### TASK TO COMPLETE
Retype, word for word, each line between the lines holding "potted plant: present" and "planter: none [79,613,110,643]", inclusive, and leave the rest of the data alone.

### Stored data
- - -

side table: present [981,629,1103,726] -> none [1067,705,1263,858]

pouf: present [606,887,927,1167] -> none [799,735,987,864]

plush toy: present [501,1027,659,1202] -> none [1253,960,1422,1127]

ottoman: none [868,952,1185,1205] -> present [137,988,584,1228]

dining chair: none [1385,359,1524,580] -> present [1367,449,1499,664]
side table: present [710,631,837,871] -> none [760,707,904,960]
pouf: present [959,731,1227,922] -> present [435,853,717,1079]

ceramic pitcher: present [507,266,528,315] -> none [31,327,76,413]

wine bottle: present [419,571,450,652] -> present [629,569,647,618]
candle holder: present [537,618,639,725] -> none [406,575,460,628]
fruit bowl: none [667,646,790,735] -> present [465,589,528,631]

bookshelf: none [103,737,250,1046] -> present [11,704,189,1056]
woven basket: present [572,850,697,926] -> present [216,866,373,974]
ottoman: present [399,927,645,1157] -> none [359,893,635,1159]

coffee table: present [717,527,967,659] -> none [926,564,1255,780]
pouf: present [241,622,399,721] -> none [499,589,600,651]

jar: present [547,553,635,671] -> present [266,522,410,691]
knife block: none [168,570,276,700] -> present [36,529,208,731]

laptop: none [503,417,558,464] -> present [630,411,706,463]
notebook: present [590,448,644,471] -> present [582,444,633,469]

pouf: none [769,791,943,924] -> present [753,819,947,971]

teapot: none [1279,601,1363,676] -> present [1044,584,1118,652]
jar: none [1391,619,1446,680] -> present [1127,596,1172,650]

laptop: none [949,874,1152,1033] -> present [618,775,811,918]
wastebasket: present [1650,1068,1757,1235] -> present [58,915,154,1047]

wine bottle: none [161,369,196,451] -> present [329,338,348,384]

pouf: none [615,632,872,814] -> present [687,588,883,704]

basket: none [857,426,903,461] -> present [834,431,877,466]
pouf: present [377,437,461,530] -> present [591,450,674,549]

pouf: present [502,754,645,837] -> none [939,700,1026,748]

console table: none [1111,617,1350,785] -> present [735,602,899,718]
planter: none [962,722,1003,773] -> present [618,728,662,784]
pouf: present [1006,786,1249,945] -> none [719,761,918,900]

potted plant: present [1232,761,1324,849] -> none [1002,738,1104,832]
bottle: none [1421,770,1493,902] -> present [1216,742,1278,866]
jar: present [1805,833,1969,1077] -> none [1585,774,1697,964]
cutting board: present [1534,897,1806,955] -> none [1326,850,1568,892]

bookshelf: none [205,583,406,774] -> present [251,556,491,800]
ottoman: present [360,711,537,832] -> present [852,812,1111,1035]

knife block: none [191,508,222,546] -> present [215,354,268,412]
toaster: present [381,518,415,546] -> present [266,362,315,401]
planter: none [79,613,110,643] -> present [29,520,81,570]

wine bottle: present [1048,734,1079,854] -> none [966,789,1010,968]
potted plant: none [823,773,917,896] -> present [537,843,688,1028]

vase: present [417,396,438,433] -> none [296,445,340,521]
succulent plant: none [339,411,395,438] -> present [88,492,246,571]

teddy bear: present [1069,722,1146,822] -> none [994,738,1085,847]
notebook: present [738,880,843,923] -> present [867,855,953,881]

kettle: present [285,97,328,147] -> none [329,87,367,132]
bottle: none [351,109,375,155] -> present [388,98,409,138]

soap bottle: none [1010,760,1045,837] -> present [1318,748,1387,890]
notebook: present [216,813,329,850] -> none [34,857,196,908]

- - -

### RESPONSE BELOW
potted plant: present [1232,761,1324,849] -> none [1002,738,1104,832]
bottle: none [1421,770,1493,902] -> present [1216,742,1278,866]
jar: present [1805,833,1969,1077] -> none [1585,774,1697,964]
cutting board: present [1534,897,1806,955] -> none [1326,850,1568,892]

bookshelf: none [205,583,406,774] -> present [251,556,491,800]
ottoman: present [360,711,537,832] -> present [852,812,1111,1035]

knife block: none [191,508,222,546] -> present [215,354,268,412]
toaster: present [381,518,415,546] -> present [266,362,315,401]
planter: none [79,613,110,643] -> present [29,520,81,570]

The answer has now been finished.